E-Boards und Monowheels sind auf Straßen und Gehwegen verboten!

Das Ordnungsamt informiert

Dieser Hinweis des Ordnungsamtes kommt sicher für viele Eltern- und natürlich deren Sprösslinge - überraschend. Aber nicht immer ist alles, was gerade „trendy“ und „in“ ist, auch erlaubt. Ein gutes Beispiel hierfür sind die immer häufiger auf den Straßen und Gehwegen zu beobachtenden Monowheels oder E- Boards - besser bekannt auch als Hoverboards.

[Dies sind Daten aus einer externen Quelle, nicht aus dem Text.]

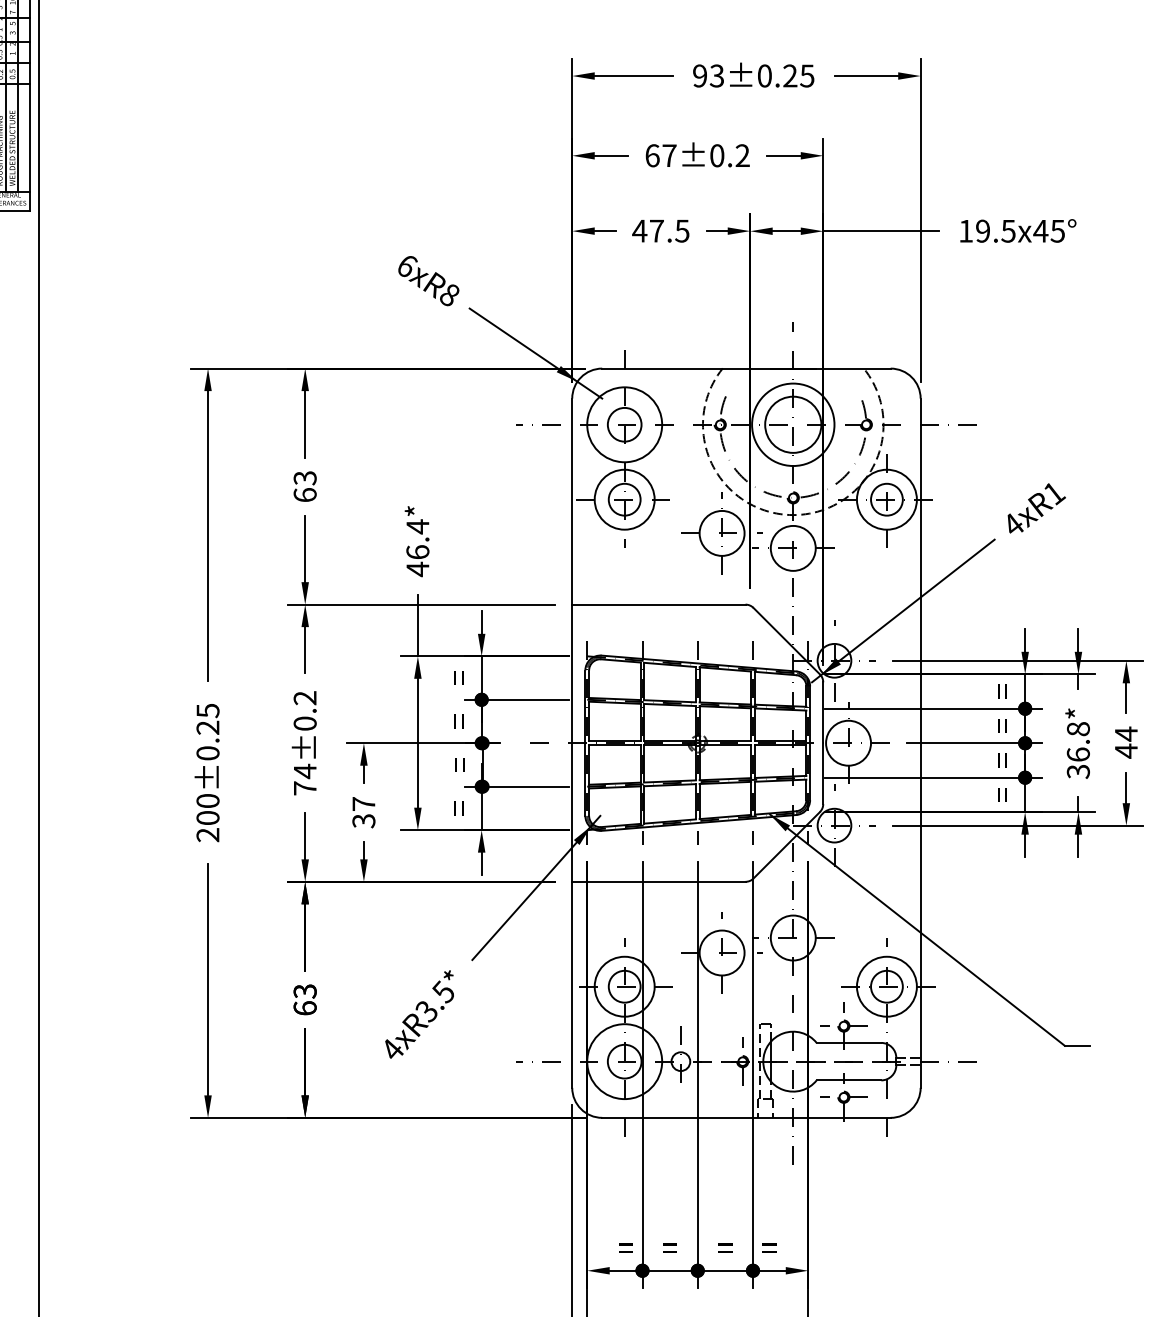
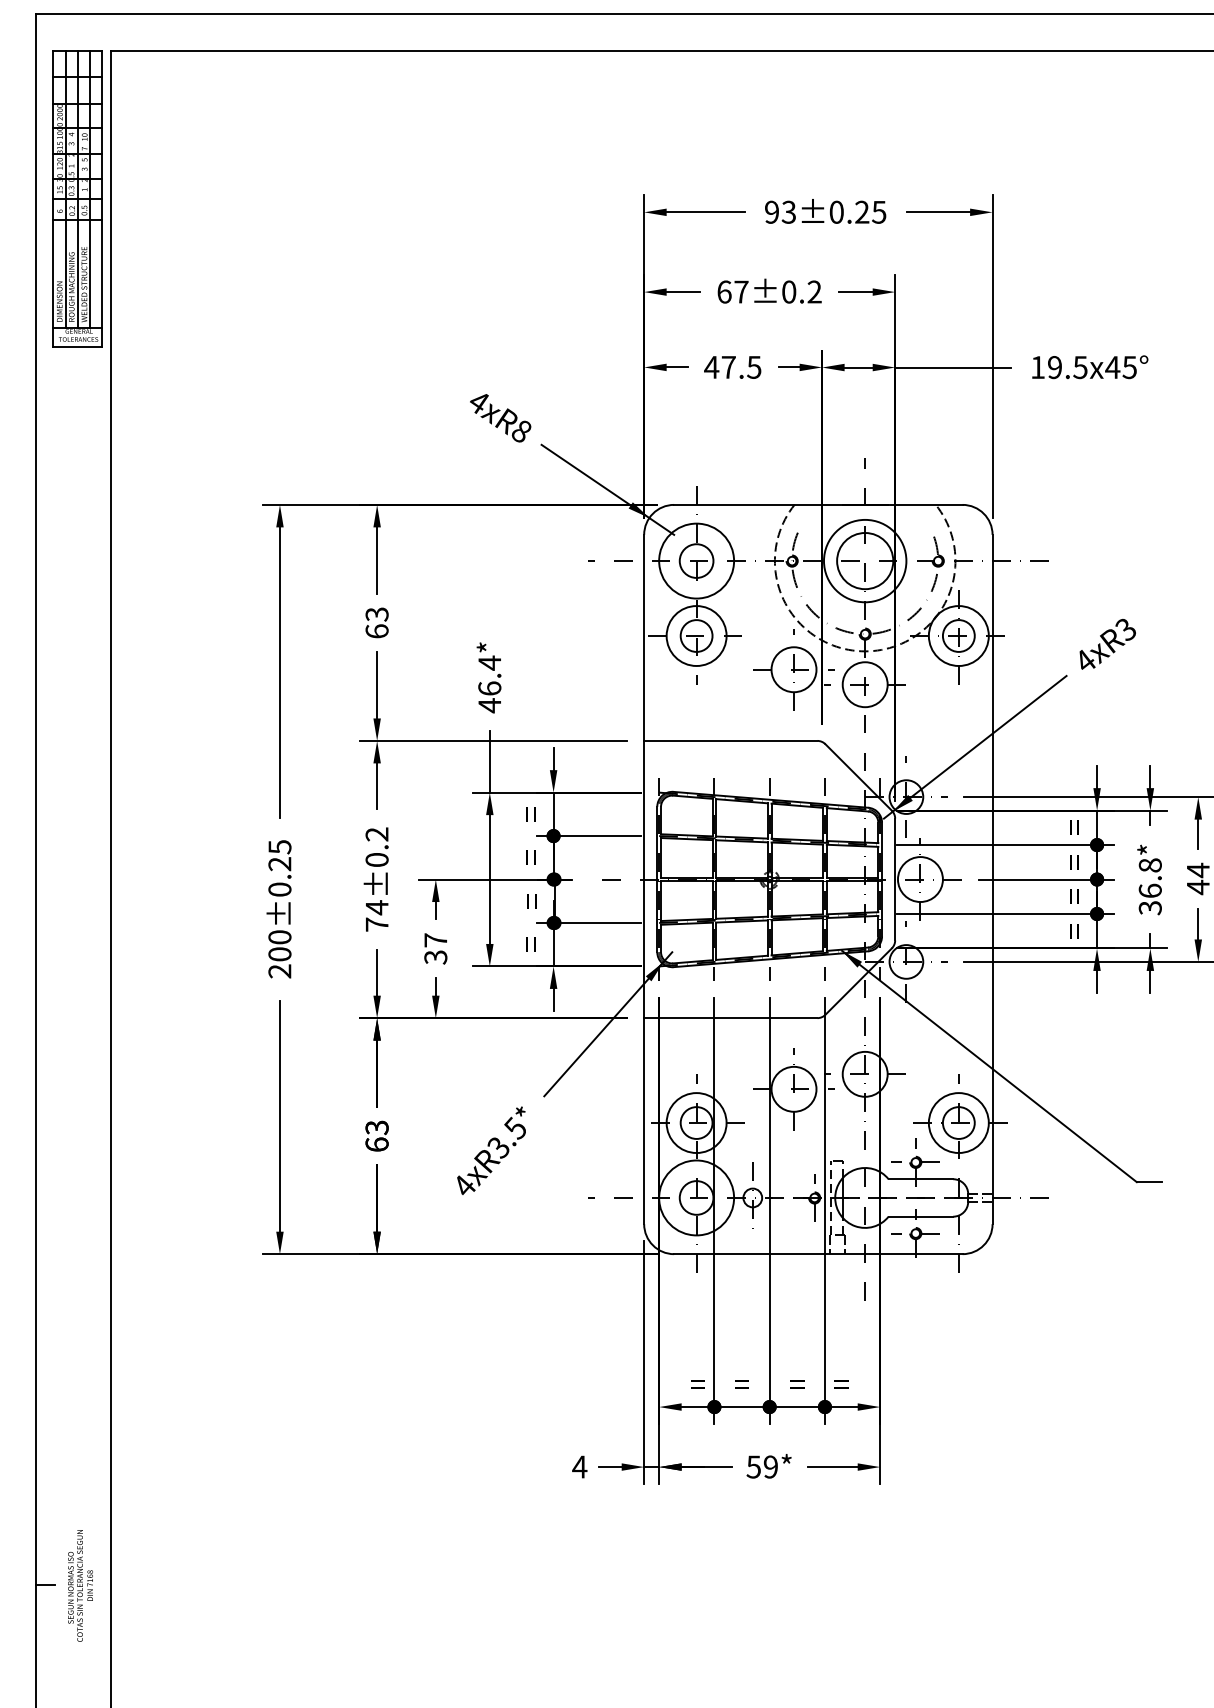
text: (407, 266) -> (479, 402), 6xR8 -> 4xR8
text: (1054, 493) -> (1126, 629), 4xR1 -> 4xR3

Weil diese elektrisch angetriebenen Fortbewegungsmittel motorisiert sind und schneller als sechs Kilometer pro Stunde fahren, werden sie hierzulande als Kraftfahrzeuge eingestuft. Somit haben sie auf Rad- und Gehwegen sowie anderen Fußgängerbereichen nichts zu suchen. Aber auch auf der Straße dürfen die E-Boards nicht benutzt werden. Hierfür bräuchten sie eine entsprechende Zulassung – analog der eines Mofas oder Pkw. Da an den Wheels und E-Boards jedoch weder ausreichende Bremsen, Beleuchtung oder Nummernschilder angebracht sind, ist eine Zulassung als Fahrzeug im Sinne der Straßenverkehrsordnung gar nicht möglich - auch nicht ausnahmsweise, da es zudem an einer entsprechenden Betriebserlaubnis fehlt.

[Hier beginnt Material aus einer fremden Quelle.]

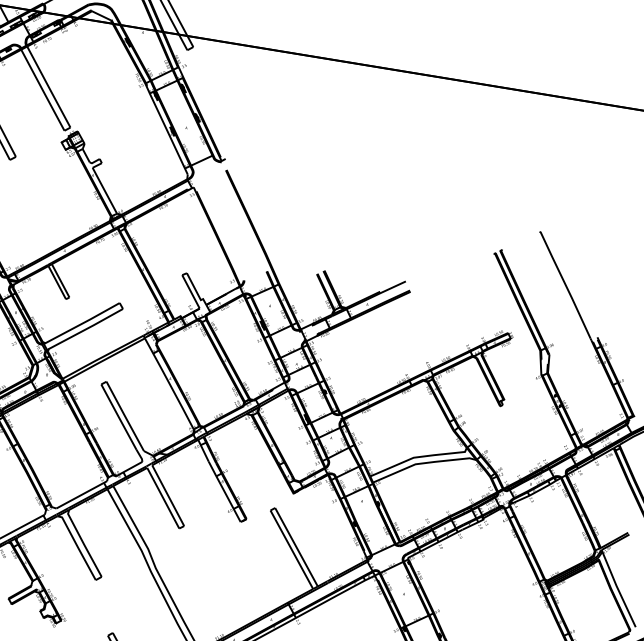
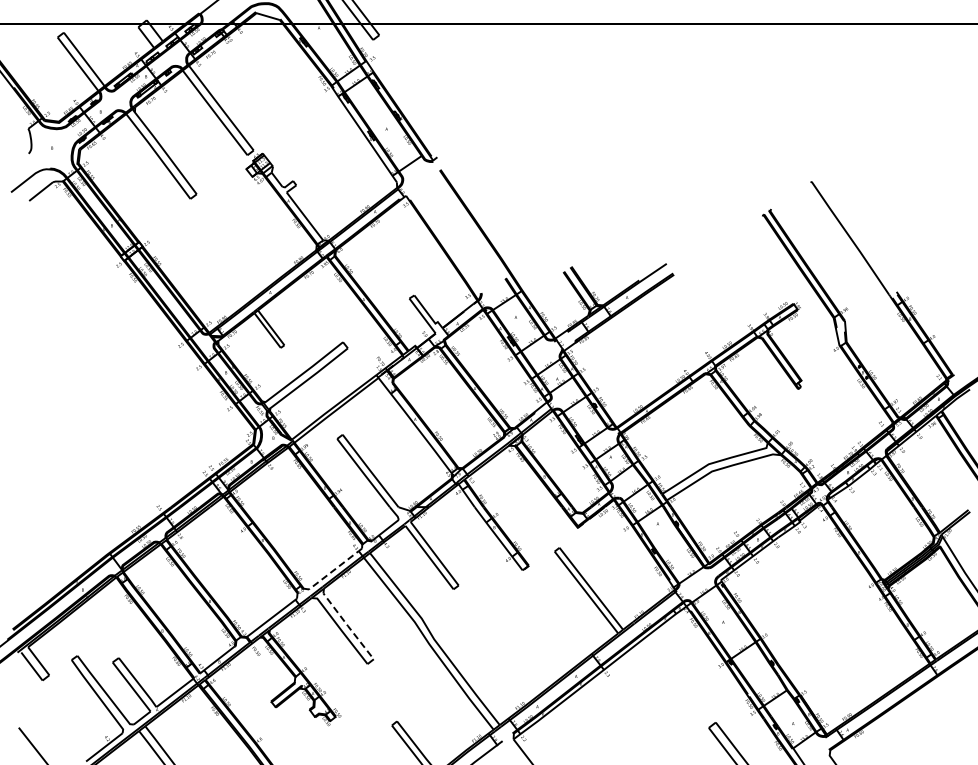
line: (81, 494) -> (335, 568), solid -> dashed
line: (84, 544) -> (347, 625), solid -> dashed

Ein weiteres Hindernis ist die fehlende Haftpflichtversicherung, die ja bei der Zulassung eines Kraftfahrzeugs nachgewiesen werden muss. Keine Versicherung wird solch ein Wheel oder Board versichern - eben weil es ja nicht zulassungsfähig ist. Und die private Haftpflichtversicherung greift in diesem Falle auch nicht. Es handelt sich bei dem Versicherungsgegenstand schließlich um ein Kraftfahrzeug - und dafür gibt es eben spezielle Kraftfahrversicherungen. Wenn also bei der Nutzung jemand zu Schaden kommt, wird es für den Verursacher persönlich sehr teuer.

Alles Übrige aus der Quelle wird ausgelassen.